Conforme o presidente do CMB, Miroceles Veras, o subfinanciamento é um problema histórico. “A tabela do SUS tem valores totalmente defasados. Estamos há dois anos querendo discutir uma nova forma de financiamento, que é pagar de uma forma justa os procedimentos pelos seus custos. Hoje, a defasagem é de 60% sobre o valor que nós pagamos”, disse, lembrando que nos últimos seis anos, 315 instituições encerraram os serviços por falta de condições financeiras de continuar operando.

Em Minas Gerais, a Santa Casa de Belo Horizonte entrou com ação na Justiça e, no último dia 12, conseguiu o bloqueio de pouco mais de R$ 3 milhões do Fundo Estadual de Saúde, verbas dos governos estadual e federal. A decisão, do juiz federal Pedro Pereira Pimenta, levou em conta o risco de prejuízo à prestação de serviço de saúde essencial à população.

Sem recursos para pagar um salário melhor para o pessoal da enfermagem, a Santa Casa de Poços de Caldas (MG), fundada há 118 anos, viu seus melhores enfermeiros migrarem para hospitais particulares da cidade. No início deste mês, por falta desses profissionais e de outros da enfermagem, o hospital anunciou o fechamento da ala de convênios, que ocupava ao menos 12 apartamentos. “Sacrificamos um setor importante para manter o atendimento do SUS, que é nossa principal missão”, disse ao Estado o superintendente Ricardo Sá.

Para o presidente da Confederação Nacional de Saúde, Breno Monteiro, a rede de hospitais filantrópicos é fundamental para o SUS. “Ela realiza mais 70% dos procedimentos de alta complexidade”, ressalta.

Ministério da Saúde destaca repasses de R$ 63,1 bi em 2021

O Ministério da Saúde informou que a Tabela SUS estabelece valores referenciais de remuneração para ações de saúde de média e alta complexidade, pagos na apresentação da produção, com o ressarcimento aos serviços hospitalares. “No entanto, a Tabela SUS não constitui a principal nem a única forma de financiamento do SUS”, disse, em nota.

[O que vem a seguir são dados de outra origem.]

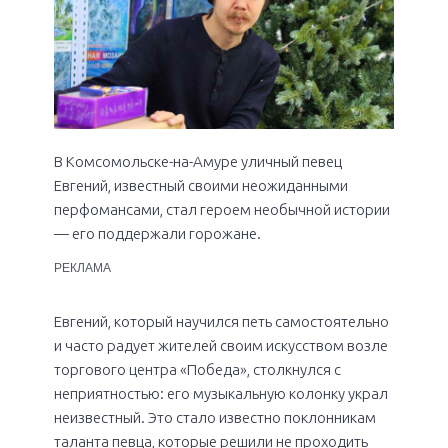
В Комсомольске-на-Амуре уличный певец
Евгений, известный своими неожиданными
перфомансами, стал героем необычной истории
— его поддержали горожане.
РЕКЛАМА
Евгений, который научился петь самостоятельно
и часто радует жителей своим искусством возле
торгового центра «Победа», столкнулся с
неприятностью: его музыкальную колонку украл
неизвестный. Это стало известно поклонникам
таланта певца, которые решили не проходить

O Ministério da Saúde afirmou que repassa mensalmente recursos financeiros a todos os estados e municípios para custeio de procedimentos e serviços hospitalares, incluindo os realizados pelas Santas Casas e hospitais filantrópicos. Em 2021, foram repassados mais de R$ 63,1 bilhões aos fundos estaduais e municipais de saúde. Em 2022, até o mês de agosto, foram repassados mais de R$ 36,3 bilhões.

A pasta reforçou ainda que a gestão e o financiamento SUS é compartilhado entre União, Estados e municípios. “Cabe aos gestores locais o planejamento e a organização de sua rede assistencial, assim como a execução das ações e serviços de saúde”, disse. O Ministério não respondeu sobre o impacto do novo piso da enfermagem nas contas das instituições de saúde.